* **GIVEN REQUEST A**:
Can you rewrite the entries from the line with "Q: What's the total number of birds here?" through the end of the entries, changing "muffins" to "cupcakes" and leaving everything else unchanged? Omit the pictures from your version.

* **EXCERPTED PASSAGE**:
==========
#*-------------------------------------------------------------------
* EMSO Model Library (EML) Copyright (C) 2004 - 2007 ALSOC.
*
* This LIBRARY is free software; you can distribute it and/or modify
* it under the therms of the ALSOC FREE LICENSE as available at
* http://www.enq.ufrgs.br/alsoc.
*
* EMSO Copyright (C) 2004 - 2007 ALSOC, original code
* from http://www.rps.eng.br Copyright (C) 2002-2004.
* All rights reserved.
*
* EMSO is distributed under the therms of the ALSOC LICENSE as
* available at http://www.enq.ufrgs.br/alsoc.
*
*----------------------------------------------------------------------
* Authors: Andrey Copat, Estefane S. Horn, Marcos L. Alencastro
* $Id: turbine.mso 372 2007-09-21 22:17:36Z arge $
*--------------------------------------------------------------------*#
using "streams";
Model Hidraulic_Turbine
ATTRIBUTES
Pallete = true;
Icon = "icon/HidraulicTurbine";
Brief = "Model of a Hidraulic Turbine.";
Info =
"== Assumptions ==
* Steady State;
* Only Liquid;
* Adiabatic;
* Isentropic.
== Specify ==
* the inlet stream;
* the Pressure Increase (Pdiff) OR the outlet pressure (Outlet.P);
* the Turbine efficiency (Eff);
* the Brake efficiency (Meff);
* the Volumetric expansivity (Beta).
==========
* **DATA SUPPLIED**:
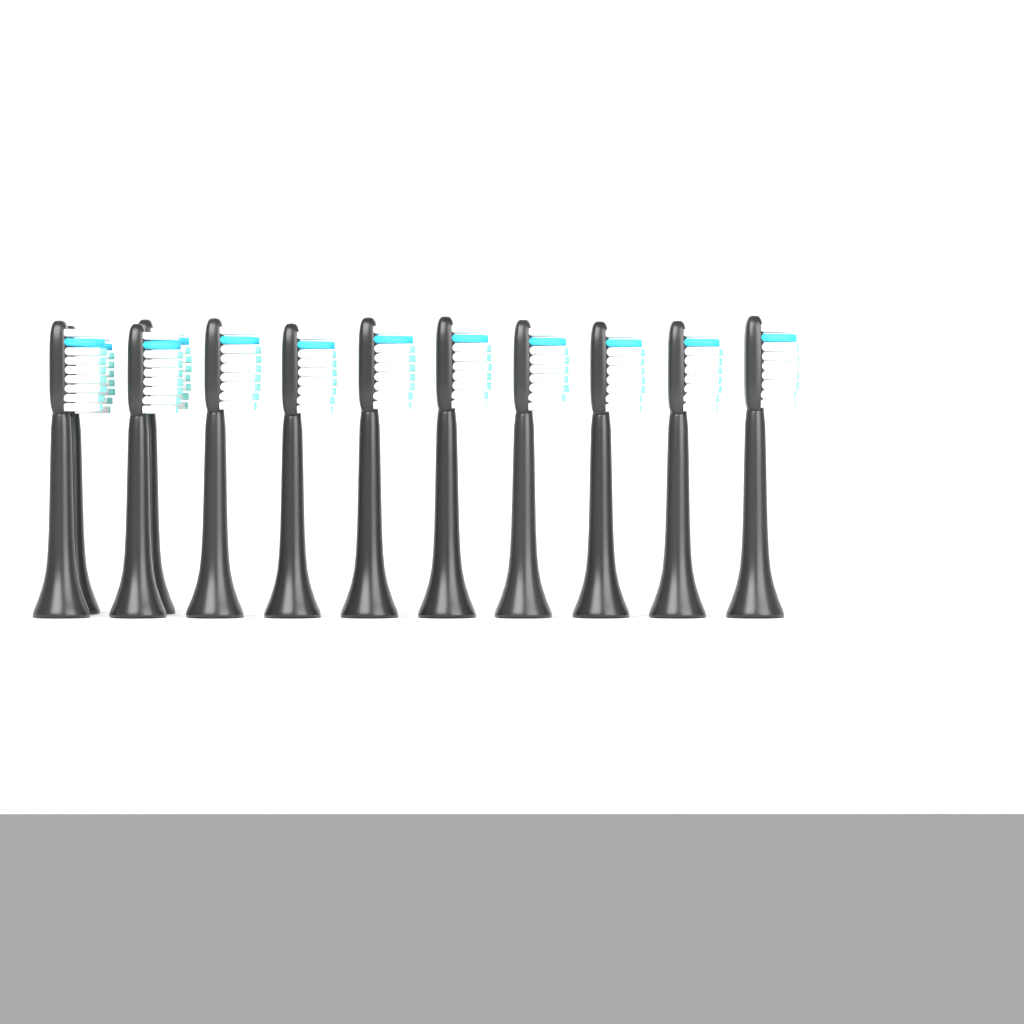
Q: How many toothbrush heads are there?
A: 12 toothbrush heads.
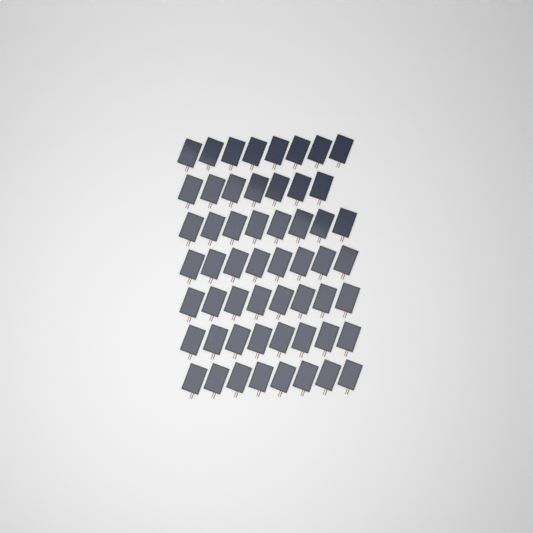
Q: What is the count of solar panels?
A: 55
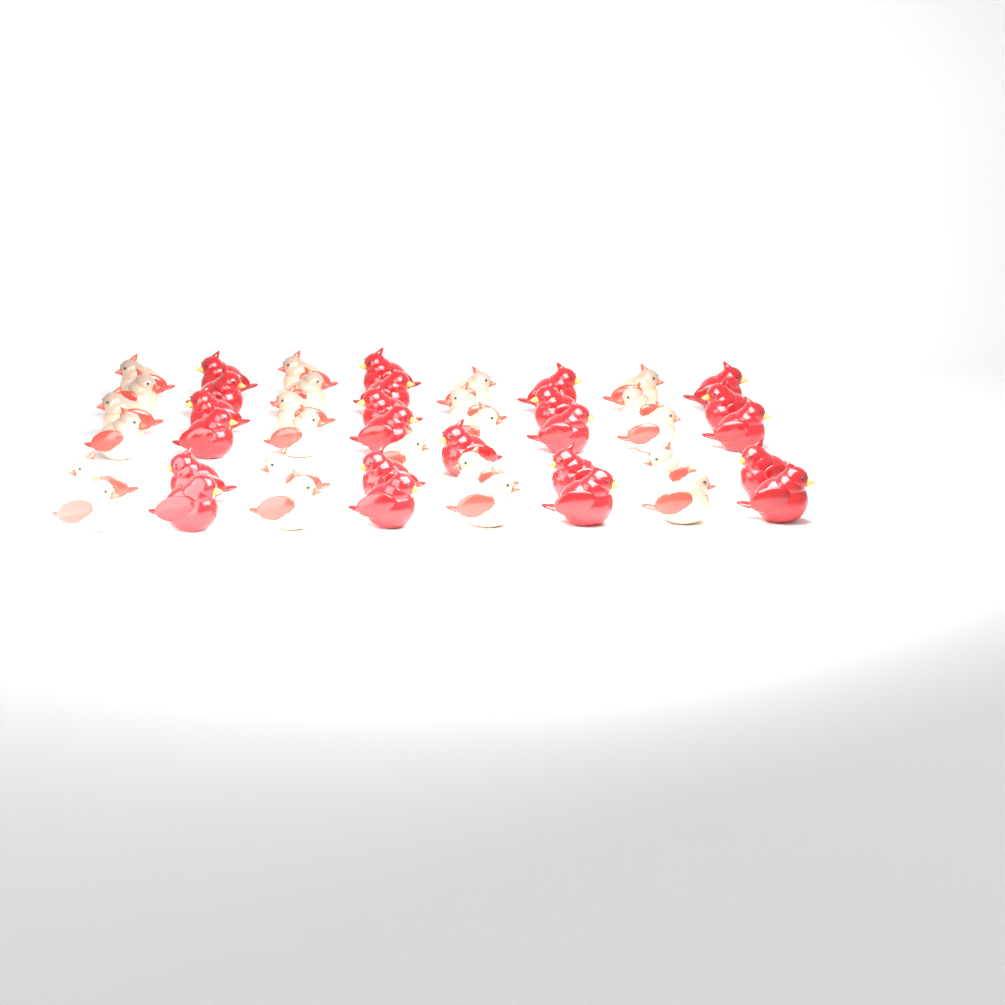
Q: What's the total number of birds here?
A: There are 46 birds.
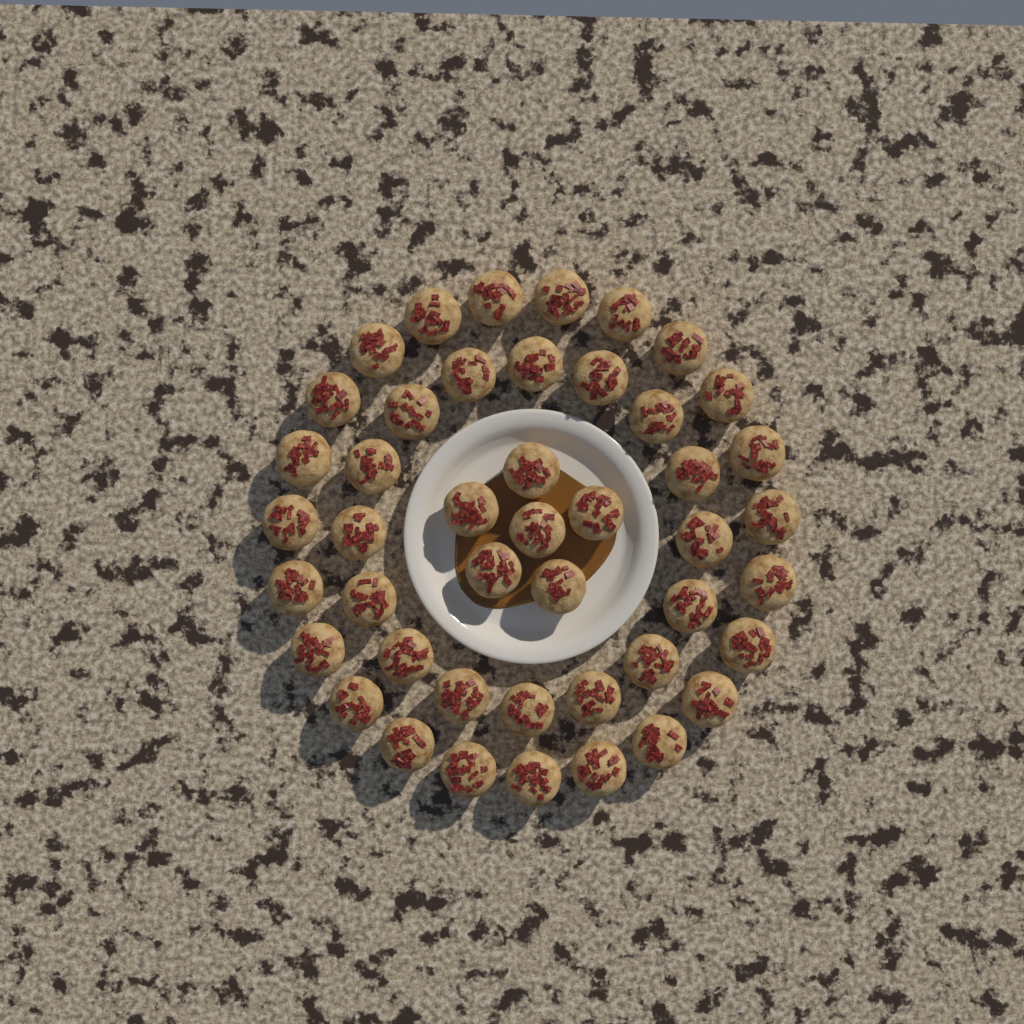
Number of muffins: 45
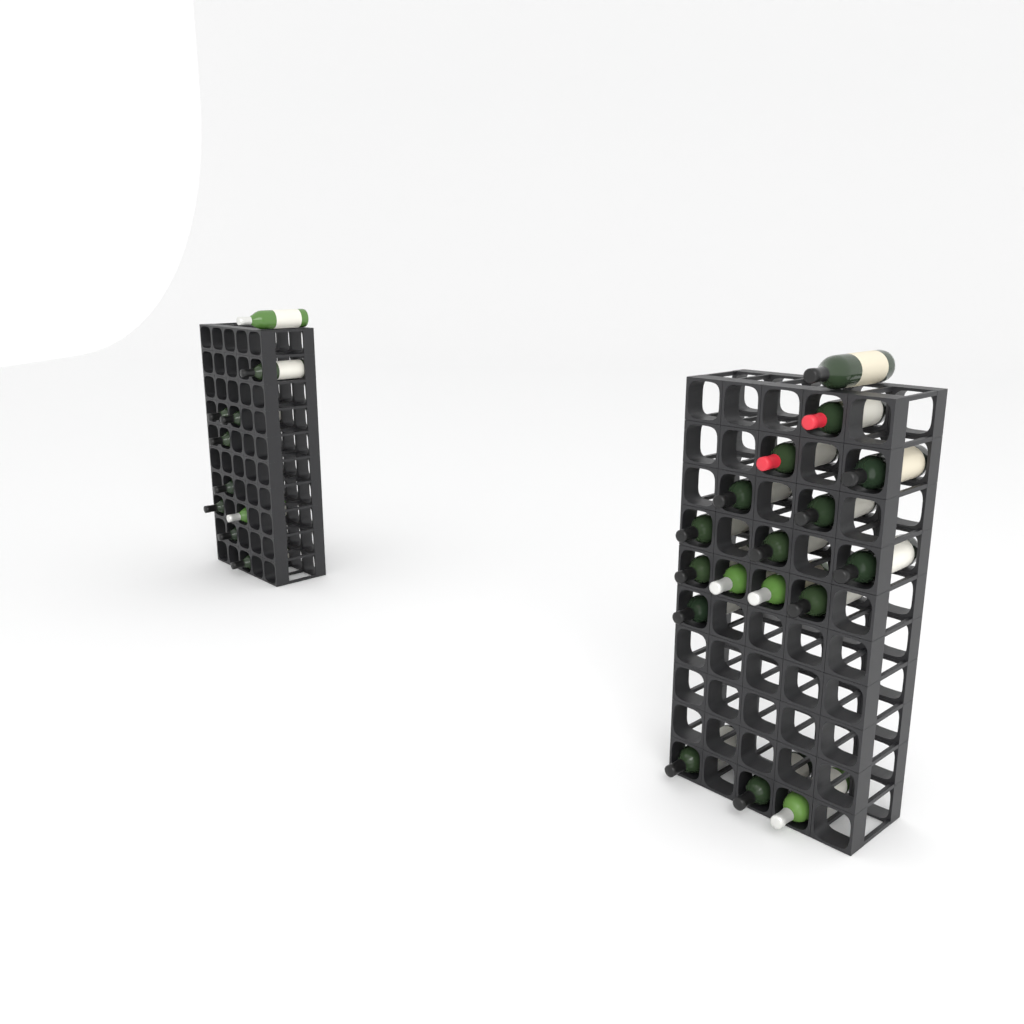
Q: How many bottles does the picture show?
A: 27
==========
* **GIVEN REQUEST B**:
How would the hydraulic turbine model file continue from the point where it stops?

* **ANSWER A**:
Q: What's the total number of birds here?
A: There are 46 birds.
Number of cupcakes: 45
Q: How many bottles does the picture show?
A: 27

* **ANSWER B**:
";
PARAMETERS
outer NComp as Integer (Brief = "Number of chemical components", Lower = 1);
outer PP as Plugin (Brief = "External Physical Properties", Type="PP");
Mw(NComp) as molweight (Brief = "Molar Weight");
VARIABLES
Eff as efficiency (Brief = "Turbine efficiency");
Meff as efficiency (Brief = "Brake efficiency");
Beta as positive (Brief = "Volumetric expansivity", Unit = '1/K');
Head as head (Brief = "Head Developed");
FPower as power (Brief = "Fluid Power");
BPower as power (Brief = "Brake Power");
EPower as power (Brief = "Eletrical Potency");
Pratio as positive (Brief = "Pressure Ratio");
Pdrop as press_delta (Brief = "Pressure Drop", DisplayUnit = 'kPa', Symbol ="\Delta P");
Mwm as molweight (Brief = "Mixture Molar Weight");
rho as dens_mass (Brief = "Specific Mass");
Cp as cp_mol (Brief = "Heat Capacity");
in Inlet as stream (Brief = "Inlet stream", PosX=0, PosY=0.5086, Symbol="_{in}");
out Outlet as stream (Brief = "Outlet stream", PosX=1, PosY=0.5022, Symbol="_{out}");
SET
Mw = PP.MolecularWeight();
EQUATIONS
#Mixtures Properties
"Calculate Mwm for Inlet Mixture"
Mwm = sum(Mw*Inlet.z);
"Calculate rho using a External Physical Properties Routine"
rho = PP.LiquidDensity(Inlet.T,Inlet.P,Inlet.z);
"Calculate Outlet Vapour Fraction"
Outlet.v = PP.VapourFraction(Outlet.T, Outlet.P, Outlet.z);
"Calculate Cp Using a External Physical Properties Routine"
Cp = PP.LiquidCp(Inlet.T,Inlet.P,Inlet.z);
"Pressure Ratio"
Outlet.P = Inlet.P * Pratio;
"Pressure Drop"
Outlet.P = Inlet.P - Pdrop;
"Calculate Fluid Power"
FPower * rho = -Pdrop * Inlet.F * Mwm;
"Calculate Brake Power"
BPower = FPower * Eff;
"Calculate Eletric Power"
EPower = BPower * Meff;
"Calculate Outlet Temperature"
(Outlet.T - Inlet.T) * rho * Cp = (Outlet.h - Inlet.h) * rho
+ Pdrop * Mwm * (1-Beta*Inlet.T);
"Calculate Outlet Enthalpy"
(Outlet.h - Inlet.h) * rho = -Pdrop * Mwm;
"Molar Balance"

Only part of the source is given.